[INFORMATION — start]
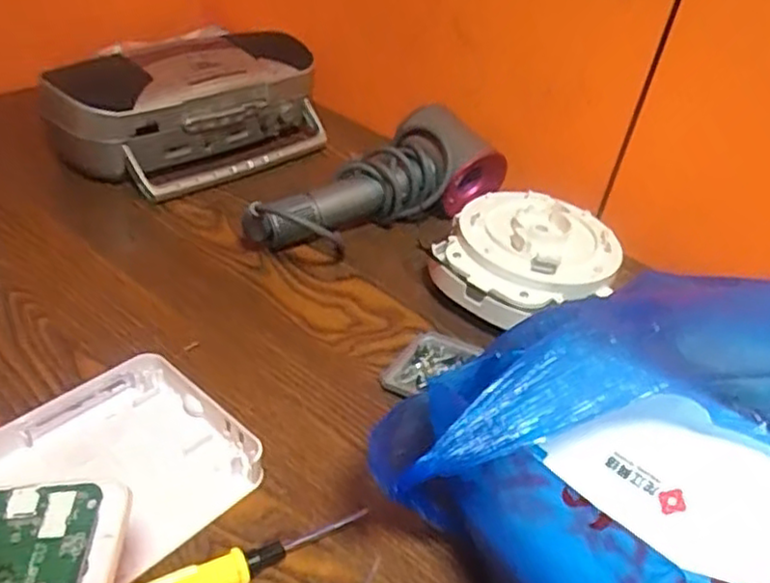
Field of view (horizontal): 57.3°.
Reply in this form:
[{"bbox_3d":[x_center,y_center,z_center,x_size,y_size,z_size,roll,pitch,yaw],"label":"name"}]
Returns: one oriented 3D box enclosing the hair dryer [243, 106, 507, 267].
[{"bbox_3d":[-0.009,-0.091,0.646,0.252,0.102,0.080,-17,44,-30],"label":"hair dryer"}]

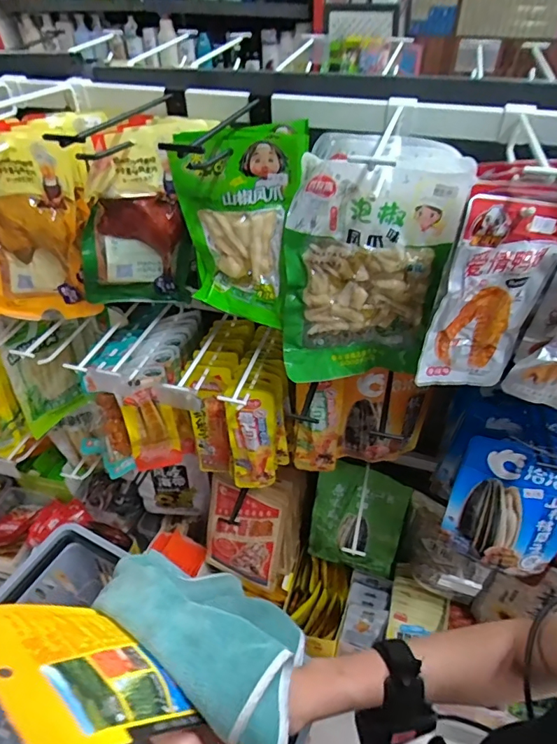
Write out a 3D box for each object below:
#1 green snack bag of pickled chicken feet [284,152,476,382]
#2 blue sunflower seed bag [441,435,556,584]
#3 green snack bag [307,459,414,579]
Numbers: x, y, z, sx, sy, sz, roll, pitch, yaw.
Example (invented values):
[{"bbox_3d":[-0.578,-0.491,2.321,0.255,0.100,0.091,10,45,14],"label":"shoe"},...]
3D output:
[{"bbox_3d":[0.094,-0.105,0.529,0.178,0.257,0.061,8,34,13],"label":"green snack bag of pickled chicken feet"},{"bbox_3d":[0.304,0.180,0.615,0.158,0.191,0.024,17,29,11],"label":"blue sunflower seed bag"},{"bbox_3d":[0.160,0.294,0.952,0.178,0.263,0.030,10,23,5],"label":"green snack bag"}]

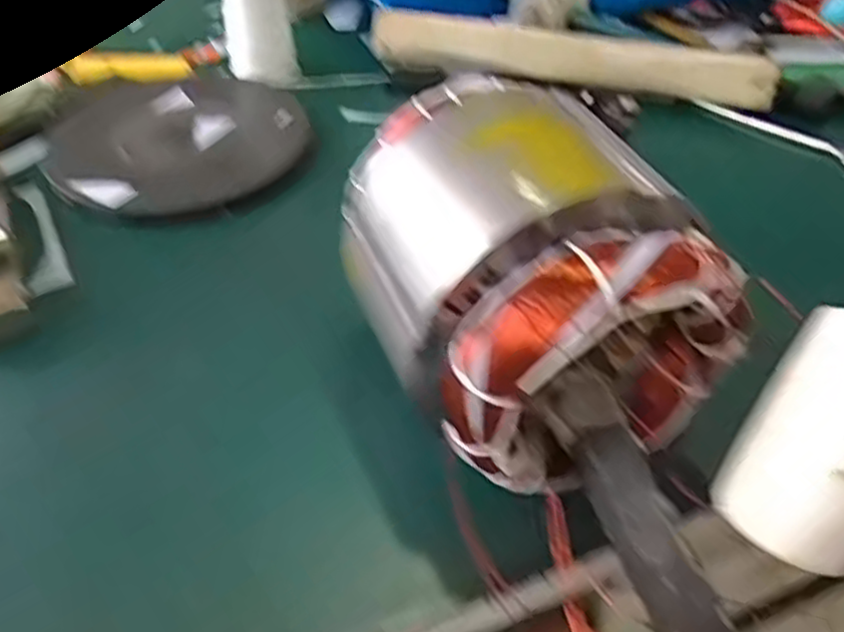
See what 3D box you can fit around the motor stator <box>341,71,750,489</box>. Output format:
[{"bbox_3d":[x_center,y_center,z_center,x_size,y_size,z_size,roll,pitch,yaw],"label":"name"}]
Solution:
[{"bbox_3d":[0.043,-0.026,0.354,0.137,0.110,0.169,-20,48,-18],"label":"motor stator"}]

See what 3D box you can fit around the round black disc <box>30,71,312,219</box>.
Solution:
[INFORMATION — finish]
**WORK TO BE COMPLETED**
For this exercise, transcribe the data above line by line, exactly, with pictures omitted.

**ANSWER TO THIS TASK**
Field of view (horizontal): 57.3°.
Reply in this form:
[{"bbox_3d":[x_center,y_center,z_center,x_size,y_size,z_size,roll,pitch,yaw],"label":"name"}]
Returns: one oriented 3D box enclosing the hair dryer [243, 106, 507, 267].
[{"bbox_3d":[-0.009,-0.091,0.646,0.252,0.102,0.080,-17,44,-30],"label":"hair dryer"}]

Write out a 3D box for each object below:
#1 green snack bag of pickled chicken feet [284,152,476,382]
#2 blue sunflower seed bag [441,435,556,584]
#3 green snack bag [307,459,414,579]
Numbers: x, y, z, sx, sy, sz, roll, pitch, yaw.
Example (invented values):
[{"bbox_3d":[-0.578,-0.491,2.321,0.255,0.100,0.091,10,45,14],"label":"shoe"},...]
3D output:
[{"bbox_3d":[0.094,-0.105,0.529,0.178,0.257,0.061,8,34,13],"label":"green snack bag of pickled chicken feet"},{"bbox_3d":[0.304,0.180,0.615,0.158,0.191,0.024,17,29,11],"label":"blue sunflower seed bag"},{"bbox_3d":[0.160,0.294,0.952,0.178,0.263,0.030,10,23,5],"label":"green snack bag"}]

See what 3D box you can fit around the motor stator <box>341,71,750,489</box>. Output format:
[{"bbox_3d":[x_center,y_center,z_center,x_size,y_size,z_size,roll,pitch,yaw],"label":"name"}]
Solution:
[{"bbox_3d":[0.043,-0.026,0.354,0.137,0.110,0.169,-20,48,-18],"label":"motor stator"}]

See what 3D box you can fit around the round black disc <box>30,71,312,219</box>.
Solution:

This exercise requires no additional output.